By a 5-4 vote the Kenai Peninsula Borough stopped a push by the city of Homer to designate the Sterling Highway from Skilak Lake Road to Anchor Point as a state Scenic Byway. Led by Grace Merkes and Paul Fischer, the citizens of Sterling and Kasilof realized their road was in jeopardy of being controlled by outside interests and put a stop to the proposed measure.
After carefully researching the 1995 scenic byway law signed by President Clinton, it became apparent to the concerned that the "stakeholders" (i.e., the Sierra Club, Cook Inlet Keepers, etc.) could control the "viewshed" (as far as the eye can see) of the "designated corridor" through the "planning committee."
This would relieve the local private property owner of any control over his/her own property.
The constitutionality of the scenic byway law has yet to be challenged. Opponents of the National Scenic Byway program point out that the idea of using public money to give to certain communities that adhere to specific doctrines has no merit within the U.S. Constitution.

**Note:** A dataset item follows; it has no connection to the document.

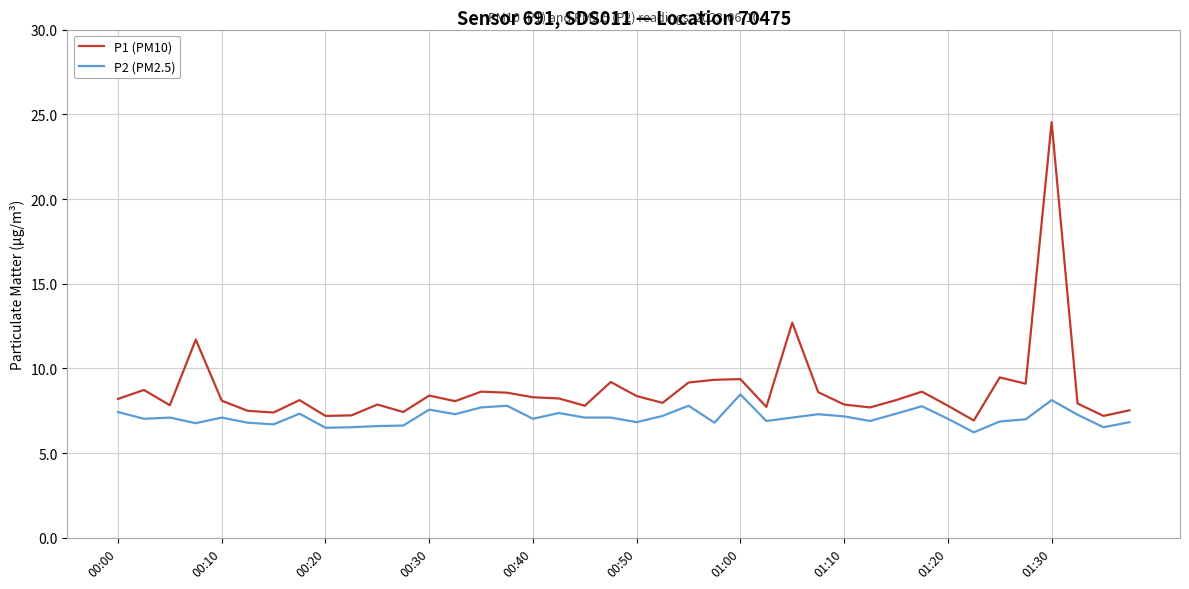

List the series in order of their peak value, highest first.

P1 (PM10), P2 (PM2.5)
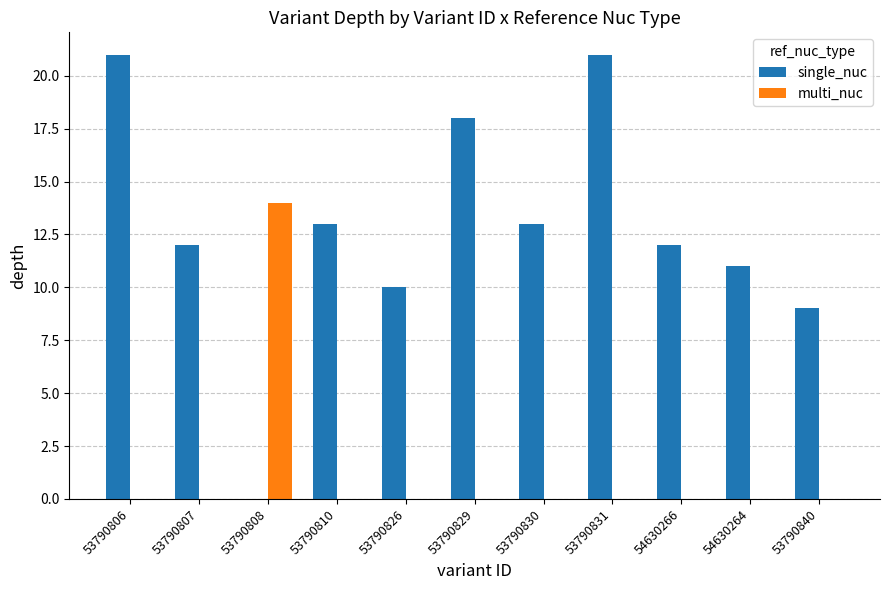

What value does the single_nuc series have at 53790829, to the nearest 10?

20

Over the last 40 years the original intent of our Founding Fathers has been under attack. The original intent was limited federal government, not the bloated system that currently exists. By defeating this byway push, the Kenai Peninsula Borough Assembly has begun to roll back the spread of big government, one little step at a time.
A special thanks should be extended to Ron Long of Seward who cast the deciding vote. He upheld an assembly tradition of refusing to override the wishes of the areas most affected by a proposed measure, in this instance, the communities of Sterling and Kasilof.